Wiadomości

Wpadł kilka godzin po kradzieży skutera

Data publikacji 29.07.2016

Zaledwie kilka godzin zajęło policjantom z komisariatu na toruńskim Śródmieściu zatrzymanie złodzieja skutera. 19-latek już usłyszał zarzut. Grozi mu teraz do 5 lat więzienia. Funkcjonariusze odzyskali też motorower, który wkrótce wróci do właściciela.

 W miniony wtorek (26.07.16) po południu do dyżurnego komisariatu na toruńskim Śródmieściu zgłosił się mężczyzna, który poinformował o kradzieży skutera. Według relacji pokrzywdzonego jednoślad zaparkowany był na ul. Wojska Polskiego. Dla lepszego zabezpieczenia właściciel przypiął go do trzepaka przed blokiem. Kiedy zorientował się, że pojazd został skradziony poinformował o tym policjantów.
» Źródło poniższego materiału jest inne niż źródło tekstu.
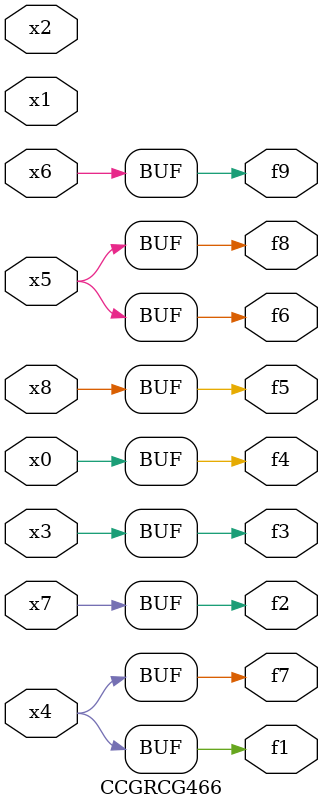
<source format=v>
module CCGRCG466(
	input x0, x1, x2, x3, x4, x5, x6, x7, x8,
	output f1, f2, f3, f4, f5, f6, f7, f8, f9
);
	assign f1 = x4;
	assign f2 = x7;
	assign f3 = x3;
	assign f4 = x0;
	assign f5 = x8;
	assign f6 = x5;
	assign f7 = x4;
	assign f8 = x5;
	assign f9 = x6;
endmodule

</source>
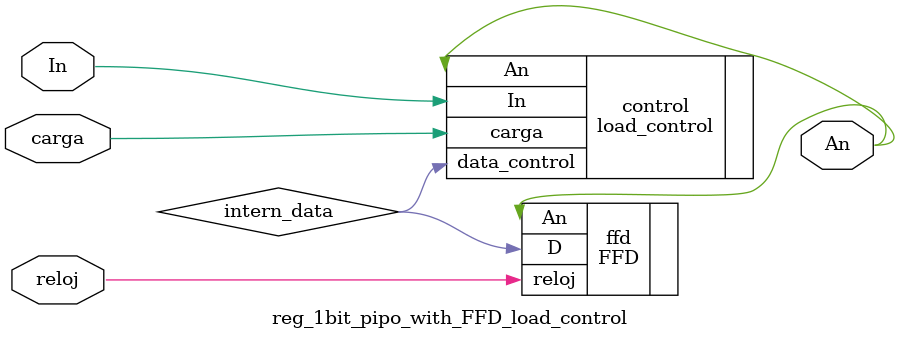
<source format=v>
`include "FFD.v"
`include "load_control.v"

module reg_1bit_pipo_with_FFD_load_control(
    input carga, reloj,
    input In,
    output An
);

    // Instanciar FFD y load control
    wire intern_data;

    FFD ffd(.reloj(reloj), .D(intern_data), .An(An));
    load_control control(.carga(carga), .In(In), .An(An), .data_control(intern_data));

endmodule
</source>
Kryminalni od razu rozpoczęli poszukiwania złodzieja i skradzionego motoroweru. Już następnego dnia (27.07.16) około 10:00 dyżurny śródmiejskiego komisariatu odebrał telefoniczne zgłoszenie o podejrzanym mężczyźnie, który kręci się w okolicach garaży przy ul. Bażyńskich. Było to kilkaset metrów od miejsca, skąd skradziono motorower. Według informatora młody mężczyzna miał zachowywać się nerwowo, manipulować przy zaparkowanym tam skuterze i przykrywać go folią.

Dyżurny od razu skojarzył, że może chodzić o skradziony kilka godzin wcześniej jednoślad. Natychmiast wysłał tam mundurowych. Kiedy policjanci zjawili się na miejscu rzeczywiście zastali tam opisanego mężczyznę. Jak się okazało, nie miał on żadnych dokumentów, ani kluczyków od skutera. Początkowo 19-latek próbował wmówić mundurowym, że naprawia skuter swojemu znajomemu, jednak takie tłumaczenie nie przekonało stróżów prawa. 19-latek trafił prosto do policyjnej celi, a motorower do prawowitego właściciela.

Wczoraj (28.07.16) mężczyzna usłyszy zarzuty kradzieży wartego kilka tysięcy skutera. Grozi mu do 5 lat więzienia.